# Assigned task
Please output, exactly and without pictures, the lines from the opening of the listing below through the line containing "ring mcp: (57, 69)", both included.

** Opening Dataset entries block **

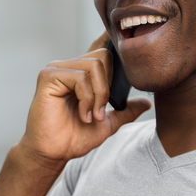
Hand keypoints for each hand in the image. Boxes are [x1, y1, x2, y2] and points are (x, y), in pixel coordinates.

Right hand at [18, 33, 150, 166]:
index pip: (99, 49)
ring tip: (91, 115)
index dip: (111, 42)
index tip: (123, 41)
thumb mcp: (107, 123)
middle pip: (103, 57)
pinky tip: (83, 114)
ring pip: (95, 66)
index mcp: (81, 74)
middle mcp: (69, 67)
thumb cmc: (74, 138)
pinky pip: (80, 77)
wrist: (54, 153)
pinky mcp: (48, 76)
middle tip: (100, 112)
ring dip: (99, 96)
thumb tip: (147, 103)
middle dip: (108, 88)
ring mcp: (57, 69)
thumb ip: (125, 111)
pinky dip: (87, 99)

** Closing Dataset entries block **

# Solution for this exercise
Hand keypoints for each hand in the image. Boxes are [x1, y1, x2, y2] and points are (x, y), in pixel coordinates.

Right hand at [18, 33, 150, 166]:
index pip: (99, 49)
ring tip: (91, 115)
index dip: (111, 42)
index tip: (123, 41)
thumb mcp: (107, 123)
middle pip: (103, 57)
pinky tip: (83, 114)
ring pip: (95, 66)
index mcp: (81, 74)
middle mcp: (69, 67)
thumb cmc: (74, 138)
pinky pip: (80, 77)
wrist: (54, 153)
pinky mcp: (48, 76)
middle tip: (100, 112)
ring dip: (99, 96)
thumb tip: (147, 103)
middle dip: (108, 88)
ring mcp: (57, 69)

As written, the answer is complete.